Scientists find gene mutation that sheds light on causes of osteoporosis

Medical Research Council scientists based at University of Southampton have made an important genetic discovery that could have significant implications for diagnosing and treating osteoporosis - the disease that results in brittle bones. The findings are published in the October 2004 edition of the Journal of Clinical Endocrinology and Metabolism.

Osteoporosis affects one in three women over the age of fifty. Finding answers to the health problem, which will benefit both patients and the NHS, is a priority.
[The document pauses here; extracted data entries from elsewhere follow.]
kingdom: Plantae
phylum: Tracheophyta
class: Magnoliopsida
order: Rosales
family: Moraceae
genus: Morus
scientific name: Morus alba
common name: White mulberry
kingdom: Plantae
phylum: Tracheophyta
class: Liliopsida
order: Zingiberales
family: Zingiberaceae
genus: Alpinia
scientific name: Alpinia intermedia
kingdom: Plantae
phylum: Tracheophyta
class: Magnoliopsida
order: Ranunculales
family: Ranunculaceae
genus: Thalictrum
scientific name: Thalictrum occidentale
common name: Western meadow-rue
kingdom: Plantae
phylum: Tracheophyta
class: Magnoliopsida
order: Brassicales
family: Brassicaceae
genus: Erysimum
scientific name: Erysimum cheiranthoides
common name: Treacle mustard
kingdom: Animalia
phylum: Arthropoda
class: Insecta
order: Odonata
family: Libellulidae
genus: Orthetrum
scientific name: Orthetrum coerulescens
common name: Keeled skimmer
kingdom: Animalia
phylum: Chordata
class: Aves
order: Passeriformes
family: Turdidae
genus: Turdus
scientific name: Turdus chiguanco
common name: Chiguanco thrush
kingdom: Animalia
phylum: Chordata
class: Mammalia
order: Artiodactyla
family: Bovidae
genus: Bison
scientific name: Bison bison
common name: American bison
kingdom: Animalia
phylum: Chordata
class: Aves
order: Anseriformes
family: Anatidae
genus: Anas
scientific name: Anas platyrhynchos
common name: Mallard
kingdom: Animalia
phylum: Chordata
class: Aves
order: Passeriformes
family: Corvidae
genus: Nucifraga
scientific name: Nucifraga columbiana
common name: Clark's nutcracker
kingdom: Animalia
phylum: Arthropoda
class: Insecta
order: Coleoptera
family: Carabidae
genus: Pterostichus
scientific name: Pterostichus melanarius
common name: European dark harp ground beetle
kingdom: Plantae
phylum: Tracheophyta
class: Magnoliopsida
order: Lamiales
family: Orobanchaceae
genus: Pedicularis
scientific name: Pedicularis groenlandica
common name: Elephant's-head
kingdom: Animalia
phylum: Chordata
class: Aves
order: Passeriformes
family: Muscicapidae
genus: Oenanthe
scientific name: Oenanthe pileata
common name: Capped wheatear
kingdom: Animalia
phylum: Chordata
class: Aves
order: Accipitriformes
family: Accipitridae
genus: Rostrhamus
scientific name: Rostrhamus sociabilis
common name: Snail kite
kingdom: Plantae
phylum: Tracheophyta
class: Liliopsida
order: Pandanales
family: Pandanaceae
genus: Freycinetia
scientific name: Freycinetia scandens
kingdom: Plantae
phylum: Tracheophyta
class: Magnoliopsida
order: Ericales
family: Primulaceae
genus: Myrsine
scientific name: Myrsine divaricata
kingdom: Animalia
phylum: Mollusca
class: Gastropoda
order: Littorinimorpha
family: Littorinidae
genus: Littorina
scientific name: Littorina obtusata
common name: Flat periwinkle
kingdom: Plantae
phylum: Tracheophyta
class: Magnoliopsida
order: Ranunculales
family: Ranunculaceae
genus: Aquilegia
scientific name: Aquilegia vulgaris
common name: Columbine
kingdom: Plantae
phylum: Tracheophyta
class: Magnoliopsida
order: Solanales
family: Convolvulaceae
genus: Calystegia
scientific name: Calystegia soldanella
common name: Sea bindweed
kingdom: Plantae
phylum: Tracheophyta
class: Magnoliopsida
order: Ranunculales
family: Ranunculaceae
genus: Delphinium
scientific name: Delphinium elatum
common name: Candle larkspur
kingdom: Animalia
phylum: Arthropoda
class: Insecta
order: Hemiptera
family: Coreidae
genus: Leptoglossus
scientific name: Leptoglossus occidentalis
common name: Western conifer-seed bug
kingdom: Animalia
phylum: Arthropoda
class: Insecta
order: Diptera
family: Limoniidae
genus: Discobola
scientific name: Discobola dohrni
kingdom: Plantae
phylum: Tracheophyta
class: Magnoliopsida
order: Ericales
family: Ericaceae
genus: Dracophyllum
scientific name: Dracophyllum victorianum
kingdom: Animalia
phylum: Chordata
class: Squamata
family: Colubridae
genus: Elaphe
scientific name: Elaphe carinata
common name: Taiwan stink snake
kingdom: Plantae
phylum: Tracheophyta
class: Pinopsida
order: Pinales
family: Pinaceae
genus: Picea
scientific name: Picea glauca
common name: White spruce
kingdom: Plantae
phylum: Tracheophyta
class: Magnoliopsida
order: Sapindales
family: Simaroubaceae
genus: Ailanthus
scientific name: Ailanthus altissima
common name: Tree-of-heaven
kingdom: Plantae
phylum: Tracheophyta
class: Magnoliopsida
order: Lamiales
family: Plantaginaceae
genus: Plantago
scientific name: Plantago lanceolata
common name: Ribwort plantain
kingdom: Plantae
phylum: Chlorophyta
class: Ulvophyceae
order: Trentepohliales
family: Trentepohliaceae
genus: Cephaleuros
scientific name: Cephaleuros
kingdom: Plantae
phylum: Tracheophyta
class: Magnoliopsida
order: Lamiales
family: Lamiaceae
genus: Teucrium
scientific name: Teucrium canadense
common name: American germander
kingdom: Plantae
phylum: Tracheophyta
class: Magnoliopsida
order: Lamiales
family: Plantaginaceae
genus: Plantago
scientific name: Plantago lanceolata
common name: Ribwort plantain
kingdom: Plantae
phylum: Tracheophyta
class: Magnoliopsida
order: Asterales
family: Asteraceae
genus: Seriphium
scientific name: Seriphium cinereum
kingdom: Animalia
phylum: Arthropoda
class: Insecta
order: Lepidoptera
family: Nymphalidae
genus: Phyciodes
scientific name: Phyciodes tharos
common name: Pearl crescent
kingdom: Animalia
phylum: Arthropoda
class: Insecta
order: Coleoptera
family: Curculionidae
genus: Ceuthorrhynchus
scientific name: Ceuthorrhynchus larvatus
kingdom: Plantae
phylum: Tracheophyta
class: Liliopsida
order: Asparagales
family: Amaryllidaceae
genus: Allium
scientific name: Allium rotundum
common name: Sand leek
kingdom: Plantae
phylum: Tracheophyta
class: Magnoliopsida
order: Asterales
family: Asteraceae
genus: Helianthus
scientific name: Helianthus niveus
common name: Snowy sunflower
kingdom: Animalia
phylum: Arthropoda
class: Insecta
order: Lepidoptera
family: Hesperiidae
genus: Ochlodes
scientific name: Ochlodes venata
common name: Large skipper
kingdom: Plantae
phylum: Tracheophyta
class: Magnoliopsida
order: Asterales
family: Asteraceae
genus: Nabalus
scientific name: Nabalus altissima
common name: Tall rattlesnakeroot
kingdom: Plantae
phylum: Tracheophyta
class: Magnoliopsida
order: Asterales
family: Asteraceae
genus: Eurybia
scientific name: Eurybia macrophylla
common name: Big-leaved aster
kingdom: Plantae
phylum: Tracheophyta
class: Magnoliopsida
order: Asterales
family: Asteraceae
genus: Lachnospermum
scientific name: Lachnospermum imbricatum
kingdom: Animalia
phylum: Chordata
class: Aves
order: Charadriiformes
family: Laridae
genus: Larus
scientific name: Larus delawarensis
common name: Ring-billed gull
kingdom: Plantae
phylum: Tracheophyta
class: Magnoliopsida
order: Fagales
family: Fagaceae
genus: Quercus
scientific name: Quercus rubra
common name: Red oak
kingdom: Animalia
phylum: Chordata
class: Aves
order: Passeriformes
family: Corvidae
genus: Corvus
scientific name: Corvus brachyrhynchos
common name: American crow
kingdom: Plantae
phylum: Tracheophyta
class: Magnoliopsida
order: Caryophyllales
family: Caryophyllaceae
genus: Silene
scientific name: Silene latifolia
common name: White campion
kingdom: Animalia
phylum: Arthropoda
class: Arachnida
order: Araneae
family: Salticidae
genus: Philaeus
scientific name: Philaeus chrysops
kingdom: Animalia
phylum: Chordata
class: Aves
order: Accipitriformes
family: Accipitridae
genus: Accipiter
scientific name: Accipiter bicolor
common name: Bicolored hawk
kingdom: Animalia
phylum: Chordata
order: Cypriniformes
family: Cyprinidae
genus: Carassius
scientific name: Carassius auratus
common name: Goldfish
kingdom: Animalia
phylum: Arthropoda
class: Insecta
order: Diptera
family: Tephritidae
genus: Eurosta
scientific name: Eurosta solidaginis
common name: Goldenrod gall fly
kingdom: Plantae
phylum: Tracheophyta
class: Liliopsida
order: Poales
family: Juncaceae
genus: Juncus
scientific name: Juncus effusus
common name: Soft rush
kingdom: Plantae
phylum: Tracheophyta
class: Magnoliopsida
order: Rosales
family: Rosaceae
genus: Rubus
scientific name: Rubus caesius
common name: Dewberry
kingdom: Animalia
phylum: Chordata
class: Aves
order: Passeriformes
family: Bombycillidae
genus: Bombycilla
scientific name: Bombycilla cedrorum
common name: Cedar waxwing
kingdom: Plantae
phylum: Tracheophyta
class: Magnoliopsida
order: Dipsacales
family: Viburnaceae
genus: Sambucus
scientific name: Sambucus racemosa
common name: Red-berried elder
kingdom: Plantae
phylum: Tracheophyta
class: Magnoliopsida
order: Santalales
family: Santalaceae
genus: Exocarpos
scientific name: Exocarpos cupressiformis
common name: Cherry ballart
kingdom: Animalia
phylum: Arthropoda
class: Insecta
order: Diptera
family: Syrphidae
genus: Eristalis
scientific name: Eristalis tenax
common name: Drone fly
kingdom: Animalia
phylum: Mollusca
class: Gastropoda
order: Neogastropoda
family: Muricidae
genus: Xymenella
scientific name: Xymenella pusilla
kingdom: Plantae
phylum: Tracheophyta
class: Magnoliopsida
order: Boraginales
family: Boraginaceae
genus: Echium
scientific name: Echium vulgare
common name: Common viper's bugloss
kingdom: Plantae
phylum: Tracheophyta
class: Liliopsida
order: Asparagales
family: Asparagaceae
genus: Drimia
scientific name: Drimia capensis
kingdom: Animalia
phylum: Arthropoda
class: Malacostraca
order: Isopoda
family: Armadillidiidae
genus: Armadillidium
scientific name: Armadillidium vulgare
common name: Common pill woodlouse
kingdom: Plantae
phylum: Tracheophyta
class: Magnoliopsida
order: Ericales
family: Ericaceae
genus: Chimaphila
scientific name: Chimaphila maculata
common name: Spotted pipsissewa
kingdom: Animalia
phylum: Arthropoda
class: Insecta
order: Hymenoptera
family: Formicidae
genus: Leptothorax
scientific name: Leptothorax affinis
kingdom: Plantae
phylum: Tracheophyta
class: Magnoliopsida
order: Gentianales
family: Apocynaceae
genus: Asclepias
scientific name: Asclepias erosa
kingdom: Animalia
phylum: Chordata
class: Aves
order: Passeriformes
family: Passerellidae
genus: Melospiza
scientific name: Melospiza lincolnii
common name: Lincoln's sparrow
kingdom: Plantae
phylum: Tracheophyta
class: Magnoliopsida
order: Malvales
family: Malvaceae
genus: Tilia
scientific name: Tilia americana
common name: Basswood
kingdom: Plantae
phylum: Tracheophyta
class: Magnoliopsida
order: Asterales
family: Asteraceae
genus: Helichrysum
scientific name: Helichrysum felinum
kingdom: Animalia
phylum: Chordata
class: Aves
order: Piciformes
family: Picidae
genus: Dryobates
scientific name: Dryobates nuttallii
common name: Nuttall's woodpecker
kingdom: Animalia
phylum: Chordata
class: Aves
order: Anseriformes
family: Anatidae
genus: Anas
This new research offers an insight into how taking control of nutrition and lifestyle really could be the key to influencing genetic factors that play an important role in our health in later life and in the health of our children.

The team led by Professor Cyrus Cooper has found startling new evidence showing that some people in the population may have a defect in a gene that regulates the amount of growth hormone produced by the body, influencing how well bones develop and grow.

More importantly they have found that the growth hormone (GH1) gene appears to be modulated in part, by environmental factors in early life. The team found that having a genetic makeup with the mutation that might predispose to osteoporosis was a major determining factor in later bone density and risk of fracture only if there was also experience of environmental adversity (for example poor nutrition) in the womb and through infancy.

The MRC team at Southampton has spent many years exploring the influence of maternal body composition and lifestyle on the later risk of osteoporotic fractures in the mothers' children. Their latest work reinforces the idea that the interplay between your genes and what you are exposed to in your environment, both before birth and during infancy, can influence your overall risk of osteoporosis many decades later.

The researchers used a comprehensive set of birth and health records compiled for a group of 300 Hertfordshire men and women who were born during the 1920s and 30s. Many are still living locally, giving researchers a unique insight into the health of a group of people who are also representative of the population as a whole.

Professor Cooper said: "This has altered our understanding of the complex relationship between genes and the early environment. We have known for a long time that genetic and environmental influences contribute to who we are and our health prospects. This is the first time research has shown the extent to which these early environmental factors (such as maternal nutrition, smoking and exercise) impact on the function of genes which have a key role to play in the development of a healthy skeleton.

"Although there is a strong genetic contribution to skeletal growth, our work also suggests that the impact of an adverse genetic make-up might be minimised by improving the environment in the womb. For example, paying attention to maternal nutrition, reducing maternal smoking and avoiding very heavy physical activity by mothers in late pregnancy.

"In addition, fracture risk can be further reduced by changes in lifestyle, such as the optimisation of diet and physical activity during childhood and later adult life. The research challenge ahead is to precisely identify the optimum nutrition and lifestyle for mothers, in order to reduce the risk of fractures in their offspring's generation."